* [Required action]:
After finding the line with "péntek, augusztus 07, 2026" in the entries below, retype exactly each line from there through the line with "2026 4月 22|南予総合サービス有限会社", including that final line.

* [Given records]:

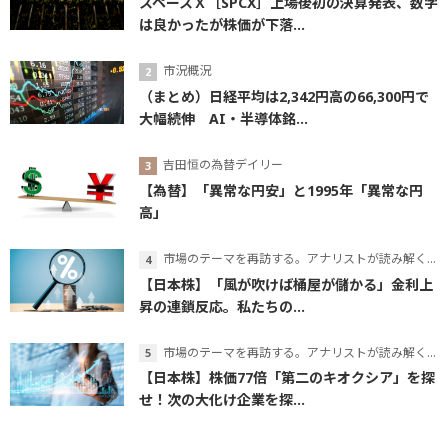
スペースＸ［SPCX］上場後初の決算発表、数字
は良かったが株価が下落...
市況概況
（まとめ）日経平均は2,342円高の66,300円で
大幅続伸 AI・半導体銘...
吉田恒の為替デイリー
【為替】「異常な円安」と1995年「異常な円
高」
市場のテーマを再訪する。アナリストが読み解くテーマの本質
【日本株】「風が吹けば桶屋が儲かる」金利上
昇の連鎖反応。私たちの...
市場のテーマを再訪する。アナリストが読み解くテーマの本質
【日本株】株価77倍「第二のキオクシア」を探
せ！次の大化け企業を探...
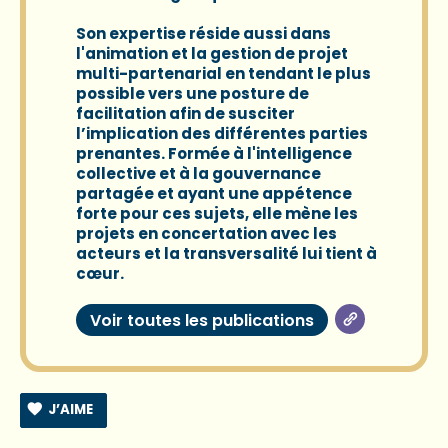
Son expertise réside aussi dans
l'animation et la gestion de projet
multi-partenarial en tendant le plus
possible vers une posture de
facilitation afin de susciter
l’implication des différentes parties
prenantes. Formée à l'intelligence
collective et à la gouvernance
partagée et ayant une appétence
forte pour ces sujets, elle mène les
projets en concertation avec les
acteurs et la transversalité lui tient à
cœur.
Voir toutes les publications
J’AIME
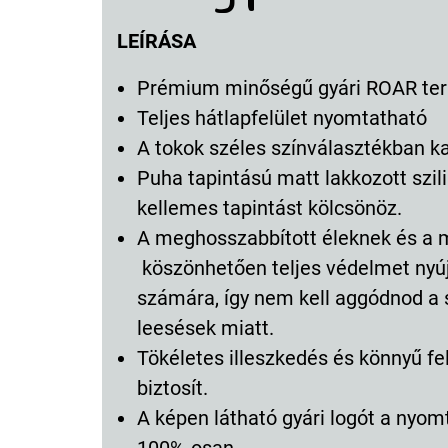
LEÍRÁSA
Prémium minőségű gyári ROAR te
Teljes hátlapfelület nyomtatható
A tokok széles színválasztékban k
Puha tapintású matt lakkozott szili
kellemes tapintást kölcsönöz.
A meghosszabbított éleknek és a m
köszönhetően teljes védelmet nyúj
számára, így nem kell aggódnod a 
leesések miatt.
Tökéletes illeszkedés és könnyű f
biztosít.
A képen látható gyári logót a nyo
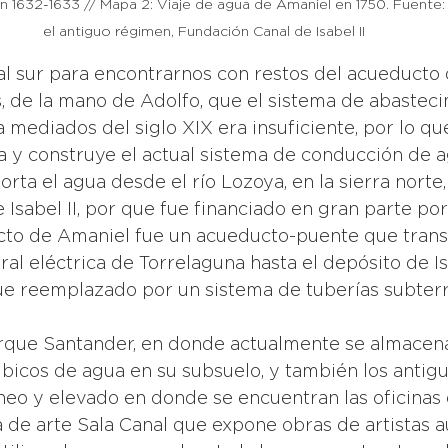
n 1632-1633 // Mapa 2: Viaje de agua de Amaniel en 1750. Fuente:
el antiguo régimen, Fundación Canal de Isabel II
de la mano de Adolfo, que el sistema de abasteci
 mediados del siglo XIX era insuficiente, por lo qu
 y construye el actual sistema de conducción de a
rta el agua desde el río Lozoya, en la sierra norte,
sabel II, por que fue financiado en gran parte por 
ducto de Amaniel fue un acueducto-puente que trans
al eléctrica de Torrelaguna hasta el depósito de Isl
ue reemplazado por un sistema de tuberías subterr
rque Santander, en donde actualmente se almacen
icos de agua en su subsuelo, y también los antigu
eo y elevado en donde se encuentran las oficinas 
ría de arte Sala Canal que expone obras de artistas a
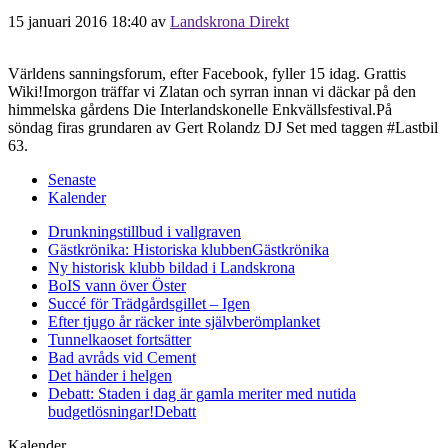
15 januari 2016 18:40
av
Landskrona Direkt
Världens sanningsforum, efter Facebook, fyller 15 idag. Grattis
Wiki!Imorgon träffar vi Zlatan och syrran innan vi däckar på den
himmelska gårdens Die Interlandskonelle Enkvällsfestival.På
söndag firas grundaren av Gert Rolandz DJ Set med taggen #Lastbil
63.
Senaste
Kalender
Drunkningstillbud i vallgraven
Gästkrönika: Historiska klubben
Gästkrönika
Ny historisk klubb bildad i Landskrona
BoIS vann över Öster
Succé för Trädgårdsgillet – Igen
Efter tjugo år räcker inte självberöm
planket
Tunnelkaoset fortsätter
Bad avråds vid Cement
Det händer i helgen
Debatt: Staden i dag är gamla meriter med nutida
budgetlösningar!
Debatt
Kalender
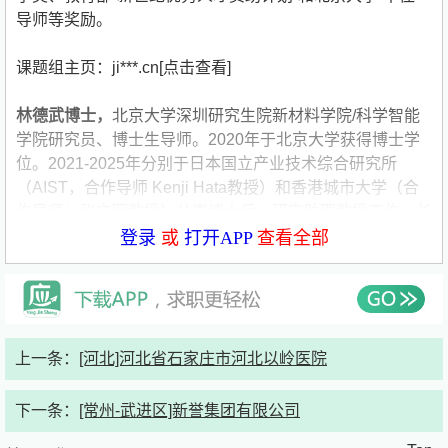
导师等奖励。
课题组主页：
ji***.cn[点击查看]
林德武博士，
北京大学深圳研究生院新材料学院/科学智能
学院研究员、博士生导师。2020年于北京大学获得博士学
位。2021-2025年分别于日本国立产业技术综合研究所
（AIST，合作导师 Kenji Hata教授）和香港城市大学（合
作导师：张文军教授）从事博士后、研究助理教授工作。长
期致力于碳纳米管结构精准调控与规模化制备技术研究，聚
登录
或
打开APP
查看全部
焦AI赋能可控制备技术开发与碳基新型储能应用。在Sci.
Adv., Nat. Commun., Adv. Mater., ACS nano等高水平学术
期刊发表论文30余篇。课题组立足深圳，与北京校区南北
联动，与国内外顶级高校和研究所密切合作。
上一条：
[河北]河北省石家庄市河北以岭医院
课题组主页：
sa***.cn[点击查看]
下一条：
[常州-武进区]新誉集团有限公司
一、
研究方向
==
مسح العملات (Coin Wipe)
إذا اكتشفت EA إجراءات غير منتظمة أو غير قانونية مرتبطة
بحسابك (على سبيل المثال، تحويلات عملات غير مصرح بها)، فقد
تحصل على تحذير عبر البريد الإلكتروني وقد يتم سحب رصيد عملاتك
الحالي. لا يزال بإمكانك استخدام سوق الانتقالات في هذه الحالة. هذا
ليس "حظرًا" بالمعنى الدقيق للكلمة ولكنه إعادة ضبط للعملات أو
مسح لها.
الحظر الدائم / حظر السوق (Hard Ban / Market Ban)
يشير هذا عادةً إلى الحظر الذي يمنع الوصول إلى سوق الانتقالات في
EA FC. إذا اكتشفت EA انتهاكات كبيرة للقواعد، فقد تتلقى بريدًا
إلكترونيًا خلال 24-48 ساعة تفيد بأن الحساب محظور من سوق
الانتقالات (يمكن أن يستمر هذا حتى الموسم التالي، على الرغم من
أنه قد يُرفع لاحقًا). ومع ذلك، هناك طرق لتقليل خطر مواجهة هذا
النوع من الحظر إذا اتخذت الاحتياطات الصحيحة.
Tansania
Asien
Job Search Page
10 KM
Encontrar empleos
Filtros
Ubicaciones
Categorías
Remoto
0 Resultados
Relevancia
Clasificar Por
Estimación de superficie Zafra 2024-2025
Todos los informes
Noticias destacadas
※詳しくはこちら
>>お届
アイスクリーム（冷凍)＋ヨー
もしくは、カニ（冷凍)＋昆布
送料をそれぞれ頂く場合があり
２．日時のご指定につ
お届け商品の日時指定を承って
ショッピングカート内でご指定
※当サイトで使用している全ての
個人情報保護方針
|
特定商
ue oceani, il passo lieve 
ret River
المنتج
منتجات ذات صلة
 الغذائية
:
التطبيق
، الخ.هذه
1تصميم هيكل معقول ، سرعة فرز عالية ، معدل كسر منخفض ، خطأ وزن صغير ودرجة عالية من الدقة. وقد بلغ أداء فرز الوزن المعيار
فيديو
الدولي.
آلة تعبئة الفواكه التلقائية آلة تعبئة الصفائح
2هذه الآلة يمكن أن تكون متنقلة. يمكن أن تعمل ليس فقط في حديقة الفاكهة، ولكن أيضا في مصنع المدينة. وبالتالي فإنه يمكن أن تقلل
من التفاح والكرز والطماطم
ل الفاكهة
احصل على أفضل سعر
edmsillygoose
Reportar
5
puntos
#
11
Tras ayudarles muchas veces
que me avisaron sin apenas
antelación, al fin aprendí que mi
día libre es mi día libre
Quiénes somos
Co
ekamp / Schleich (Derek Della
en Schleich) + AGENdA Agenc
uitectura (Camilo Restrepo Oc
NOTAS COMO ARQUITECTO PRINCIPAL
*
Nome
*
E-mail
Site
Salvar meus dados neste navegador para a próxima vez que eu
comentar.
==
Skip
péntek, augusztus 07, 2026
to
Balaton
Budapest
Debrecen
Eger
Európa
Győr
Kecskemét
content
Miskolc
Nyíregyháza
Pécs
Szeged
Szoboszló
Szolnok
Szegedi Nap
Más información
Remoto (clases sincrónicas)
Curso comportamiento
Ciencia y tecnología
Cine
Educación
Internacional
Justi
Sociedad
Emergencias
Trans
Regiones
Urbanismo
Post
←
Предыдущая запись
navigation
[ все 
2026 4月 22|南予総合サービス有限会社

* [Result below]:
péntek, augusztus 07, 2026
to
Balaton
Budapest
Debrecen
Eger
Európa
Győr
Kecskemét
content
Miskolc
Nyíregyháza
Pécs
Szeged
Szoboszló
Szolnok
Szegedi Nap
Más información
Remoto (clases sincrónicas)
Curso comportamiento
Ciencia y tecnología
Cine
Educación
Internacional
Justi
Sociedad
Emergencias
Trans
Regiones
Urbanismo
Post
←
Предыдущая запись
navigation
[ все 
2026 4月 22|南予総合サービス有限会社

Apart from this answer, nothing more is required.